— TEXTE SOURCE —

================

Vers l’année 1636 arrivait à Cologne un officier de fortune, du nom de Massauve, fils d’un gentilhomme de Montpellier, aventurier lui-même, et que les hasards de la guerre avaient conduit à Nancy, où il avait épousé la fille du gouverneur.

Le jeune Massauve avait été élevé parmi les pages de l’archiduc Léopold, évêque de Passau et de Strasbourg ; puis il était entré dans le régiment lorrain de Vaubécourt où il avait obtenu une compagnie, et de là, il était passé au service du roi Louis XIII, avec le même grade de capitaine.

Malheureusement, il abusa des passe-volans, ainsi que l’on appelait, à cette époque, les hommes d’emprunt, faux soldats destinés à figurer aux montres ou revues pour les manquans, dont la solde entrait ainsi dans la poche du commandant de la compagnie.

Un jour d’inspection, comme les vides de la compagnie de Massauve dépassaient la mesure, le commissaire royal adressa de vifs reproches au capitaine et déclara qu’il ferait un rapport au Roi. Furieux, notre Méridional s’oublia au point de saisir la fourchette d’une arquebuse et en porta un coup violent à l’officier inspecteur en lui criant : « Tiens, va-t’en aussi porter cela au Roi ! »

L’affaire prenait une tournure grave et Massauve le comprit. Aussi, sans perdre un moment, il planta là l’inspecteur ahuri et ses soldats stupéfaits, et, piquant des deux, il réussit à franchir sans encombre la frontière, qui, heureusement pour lui, n’était pas loin. Sa précipitation, du reste, ne fut qu’un acte de prudence, car, déclaré peu après coupable de lèse-majesté, il fut exécuté en effigie, tandis qu’il gagnait Cologne où l’attendaient d’autres aventures.

Dans cette ville résidait en ce moment Charles IV, duc de Lorraine, lequel, depuis dix ans, luttait contre la France qui l’avait dépouillé de son duché héréditaire et le forçait à mener la vie errante d’un chef de bande. Ce prince, sorte de condottiere dont l’existence fut un véritable roman de cape et d’épée, ne pouvait manquer d’accueillir avec bienveillance un officier de fortune qui joignait à de sérieuses qualités militaires et à une connaissance assez complète de la France et de ses hommes en vue, une haine profonde pour ce pays où il lui était désormais impossible de rentrer. Sans scrupules, d’ailleurs, insolent, fourbe, spirituel, débauché, trahissant tout le monde sans vergogne, il devait sympathiser tout de suite avec un gentilhomme d’aventure dont les défauts et les qualités avaient tant d’analogie avec les siens.

Massauve devint donc en peu de temps le compagnon le plus intime et l’ami le plus fêté du duc de Lorraine ; celui-ci le nomma lieutenant-colonel du régiment d’infanterie de sa garde, emploi qui lui valait un traitement annuel de près de cinquante mille livres, et le présenta dans tous les hôtels de la noblesse qui vivait alors près de la cour de l’Electeur de Cologne.

================

— LIGNES EXTRAITES —

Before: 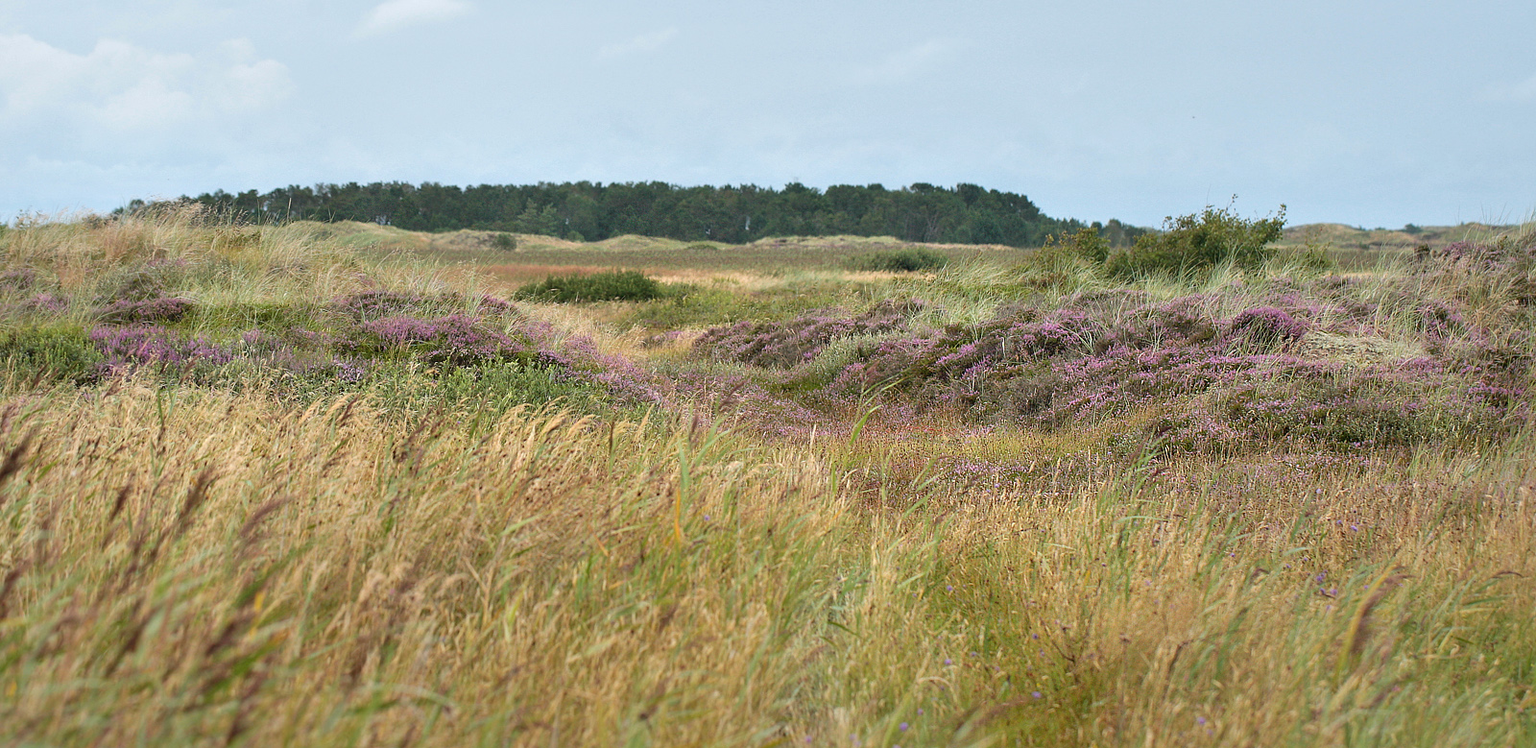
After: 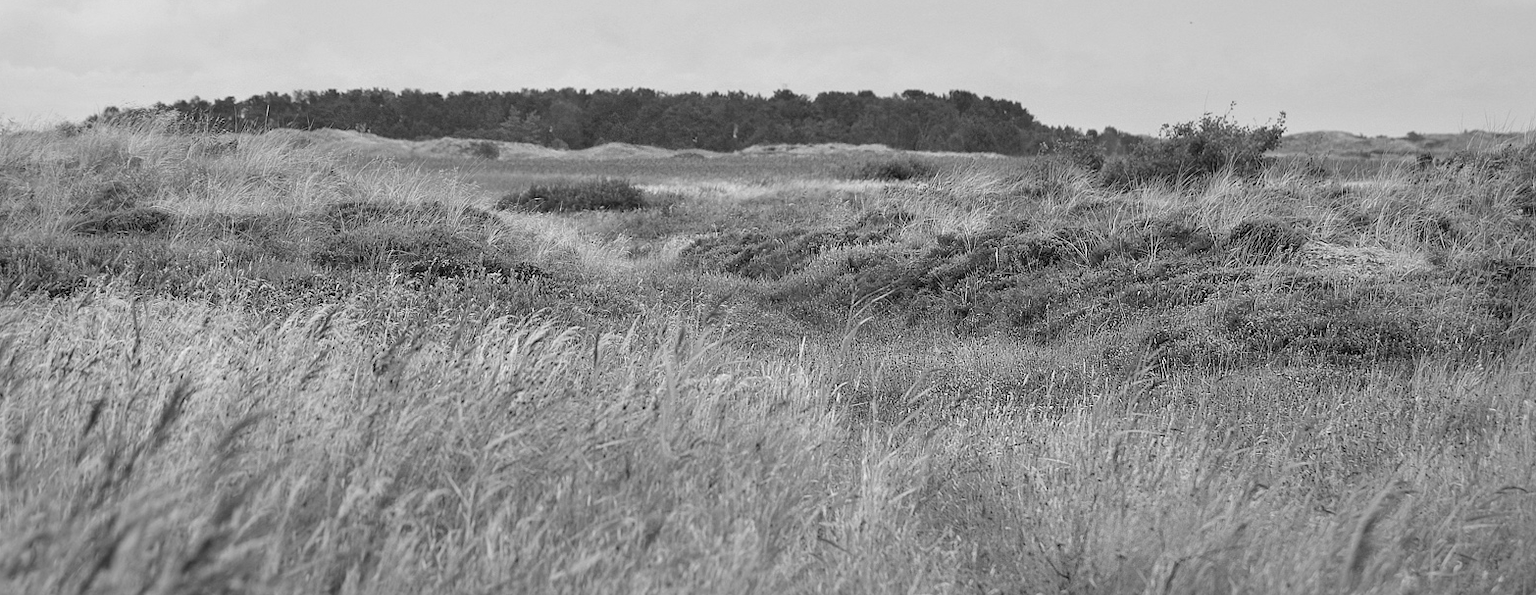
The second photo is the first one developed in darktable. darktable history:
crop and rotate: left 1.814%, top 12.818%, right 0.25%, bottom 9.225%
monochrome: a -35.87, b 49.73, size 1.7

================

Recopiez le passage du récit sur Massauve qui commence par « L’affaire prenait une » et se poursuit jusqu’à « l’attendaient d’autres aventures. », en remplaçant « frontière » par « limite du royaume ». Appuyez-vous uniquement sur le récit pour répondre.

— CORRIGÉ —
L’affaire prenait une tournure grave et Massauve le comprit. Aussi, sans perdre un moment, il planta là l’inspecteur ahuri et ses soldats stupéfaits, et, piquant des deux, il réussit à franchir sans encombre la limite du royaume, qui, heureusement pour lui, n’était pas loin. Sa précipitation, du reste, ne fut qu’un acte de prudence, car, déclaré peu après coupable de lèse-majesté, il fut exécuté en effigie, tandis qu’il gagnait Cologne où l’attendaient d’autres aventures.